Epileptic seizures in dogs can happen at a moment’s notice and pet owners might wonder what to do if the time comes. Just like in humans, seizures in dogs can be unpredictable and scary, which is why it is crucial to understand what canine seizures look like and what to do if your furry friend experiences a seizure.
What are Canine Seizures?
Dog seizures look similar to those that we see in humans and are the result of erratic brain behavior. Your dog may suddenly fall to the floor and twitch their legs, much like treading water. Other symptoms include chopping their jaws, foaming at the mouth, drooling, or loss of consciousness. Seizures can last a minute or more and will likely make your dog groggy and spacey afterwards.
There are different types of seizures, including idiopathic epilepsy and those caused by environmental or internal conditions.
- Idiopathic seizures are those that may not have an identifiable underlying cause. Some breeds, such as Shetland Sheepdog or Labrador Retrievers, may be predisposed to these types of seizures. The good news? Generally, dogs with idiopathic epilepsy can live a long and otherwise relatively healthy life.

▶ [Material supplied]:
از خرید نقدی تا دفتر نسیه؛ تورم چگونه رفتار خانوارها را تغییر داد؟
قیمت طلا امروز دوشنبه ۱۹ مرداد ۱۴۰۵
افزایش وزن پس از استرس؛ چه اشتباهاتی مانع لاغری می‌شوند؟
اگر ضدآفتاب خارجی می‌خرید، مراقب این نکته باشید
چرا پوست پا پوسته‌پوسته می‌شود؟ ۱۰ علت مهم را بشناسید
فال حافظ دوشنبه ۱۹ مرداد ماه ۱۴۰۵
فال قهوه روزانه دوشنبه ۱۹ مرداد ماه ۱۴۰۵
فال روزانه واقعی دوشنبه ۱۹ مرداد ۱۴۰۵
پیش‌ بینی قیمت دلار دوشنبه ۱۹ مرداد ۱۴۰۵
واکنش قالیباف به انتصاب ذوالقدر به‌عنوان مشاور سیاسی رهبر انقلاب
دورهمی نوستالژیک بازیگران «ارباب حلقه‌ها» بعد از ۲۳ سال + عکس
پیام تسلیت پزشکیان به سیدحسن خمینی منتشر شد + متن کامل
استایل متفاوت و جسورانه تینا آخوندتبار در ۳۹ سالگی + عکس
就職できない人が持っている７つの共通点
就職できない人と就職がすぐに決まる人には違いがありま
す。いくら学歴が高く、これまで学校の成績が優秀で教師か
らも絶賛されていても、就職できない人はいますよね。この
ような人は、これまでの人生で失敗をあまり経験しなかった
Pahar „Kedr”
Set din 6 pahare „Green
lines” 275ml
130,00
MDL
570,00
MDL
--
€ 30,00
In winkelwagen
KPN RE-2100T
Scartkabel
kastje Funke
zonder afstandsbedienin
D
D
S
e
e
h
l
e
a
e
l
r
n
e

▶ [Assignment 1]:
From the canine seizures text, copy the passage that begins with the words "Epileptic seizures in" and ends after the words "are Canine Seizures?".
▶ [Assignment 2]:
Write the next part of the text on canine seizures, starting after its final sentence.

▶ [Response area 1]:
Epileptic seizures in dogs can happen at a moment’s notice and pet owners might wonder what to do if the time comes. Just like in humans, seizures in dogs can be unpredictable and scary, which is why it is crucial to understand what canine seizures look like and what to do if your furry friend experiences a seizure.
What are Canine Seizures?

▶ [Response area 2]:
- Unlike idiopathic seizures, seizures caused by another internal disorder, such as cancer, are harder to treat and may be more serious. These kinds of seizures may come later in your dog’s life because of age and other medical deteriorations.
- The other type of seizures, those caused by environmental factors, may present themselves differently and are caused by things in a dog’s external area. Outlined below are some common causes.
What Can Cause Canine Seizures?
There are many factors that can contribute to an epileptic episode, including chronic disorders and environmental factors. If your dog is experiencing a seizure, they may have experienced or be experiencing one of the following:
- Eating something they are allergic to or is poisonous
- An internal disease, such as a kidney disorder or brain cancer
- Blood sugar irregularity, including blood sugar levels too high or too low
- A head injury, which may cause internal issues such as a concussion or internal bleeding
- A stroke
These scenarios may seem scary and it is important for pet owners to understand the reasons behind their dog’s seizures in order to act appropriately and quickly.
What to Do During a Seizure
The first thing to remember if your dog is having a seizure is to not panic! Just as with our human loved ones, staying calm is key.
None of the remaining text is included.